Practically, there is no one algorithm that can fulfill all wishes. Particularly so, because the “perfect” algorithm is not implemented in the tools used. It is therefore reasonable to start with a simple algorithm which is available at the touch of a button and will quickly perform the calculations. When such an algorithm does not deliver a reasonable prediction, it is unlikely that a more sophisticated algorithm would arrive at a good prediction. At that point, it is more productive, for example, to use additional data and improved features. However, if the prediction quality of a simple algorithm needs to be improved a little, more sophisticated algorithms can be quite helpful and thus a step by step search can be made for better algorithms and features.

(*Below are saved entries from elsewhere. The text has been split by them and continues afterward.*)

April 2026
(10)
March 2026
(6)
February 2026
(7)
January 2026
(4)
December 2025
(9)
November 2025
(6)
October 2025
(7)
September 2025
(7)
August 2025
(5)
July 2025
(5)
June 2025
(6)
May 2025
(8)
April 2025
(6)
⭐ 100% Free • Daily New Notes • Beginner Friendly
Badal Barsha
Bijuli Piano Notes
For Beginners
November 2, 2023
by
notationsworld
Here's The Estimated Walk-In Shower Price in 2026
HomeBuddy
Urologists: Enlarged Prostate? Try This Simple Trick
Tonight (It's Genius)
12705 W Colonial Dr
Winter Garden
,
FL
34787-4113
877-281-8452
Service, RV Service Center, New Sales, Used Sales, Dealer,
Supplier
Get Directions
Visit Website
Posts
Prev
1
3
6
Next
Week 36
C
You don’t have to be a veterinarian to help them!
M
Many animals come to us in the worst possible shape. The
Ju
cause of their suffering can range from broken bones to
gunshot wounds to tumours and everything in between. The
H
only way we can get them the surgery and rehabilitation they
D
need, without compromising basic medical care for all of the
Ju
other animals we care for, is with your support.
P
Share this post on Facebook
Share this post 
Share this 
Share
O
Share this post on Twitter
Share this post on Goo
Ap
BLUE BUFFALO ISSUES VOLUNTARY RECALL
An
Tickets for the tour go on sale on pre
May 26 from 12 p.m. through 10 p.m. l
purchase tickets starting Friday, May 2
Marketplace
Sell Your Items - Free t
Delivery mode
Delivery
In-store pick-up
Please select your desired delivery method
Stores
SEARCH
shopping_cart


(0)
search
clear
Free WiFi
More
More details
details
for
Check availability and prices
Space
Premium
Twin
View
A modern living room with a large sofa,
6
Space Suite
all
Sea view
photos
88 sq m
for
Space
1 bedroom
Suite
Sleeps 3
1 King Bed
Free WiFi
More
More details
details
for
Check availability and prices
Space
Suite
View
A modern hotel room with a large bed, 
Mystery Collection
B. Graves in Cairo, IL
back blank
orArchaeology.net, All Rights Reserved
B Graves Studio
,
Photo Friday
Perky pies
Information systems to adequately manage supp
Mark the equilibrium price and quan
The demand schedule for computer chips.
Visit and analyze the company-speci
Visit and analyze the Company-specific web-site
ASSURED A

Testing machine learning algorithms
Data is required not only for training an algorithm, but it is also required for testing (or in other words, for measuring the quality of an algorithm). Therefore, the existing data will be divided into two groups. With one of these groups, known as the training data, the algorithm is trained and with the other group, i.e. the test data, the algorithm is tested. In such a test, the algorithm is queried to deliver a certain prediction. The delivered prediction is then compared with the real measurements in the test data. If the predictions match closely with actual measurements, the algorithm is considered to have performed well. I would like to say a few words about the division of the data into training and test data. The division should be as realistic as possible so that one is not misled by the test. For example, a realistic test would take place if we were to test against the data of last month for automatic beer demand. The algorithm is then trained with all data which was already available a month ago. Subsequently, the trained algorithm provides the desired prediction for the future (from this month). When testing, the prediction will now be compared against the measured values of this month.
Answer questions / make predictions
With the features selected and algorithm trained, the machine can now make the desired predictions. Thus, for example, it will be known how much beer to produce. The logistics can also be optimized, as we now know where and how much the demand for beer would be. Fortunately, the prediction is made automatically, leaving sufficient time for you to enjoy the Olympics with your cool, favorite beer in your hand.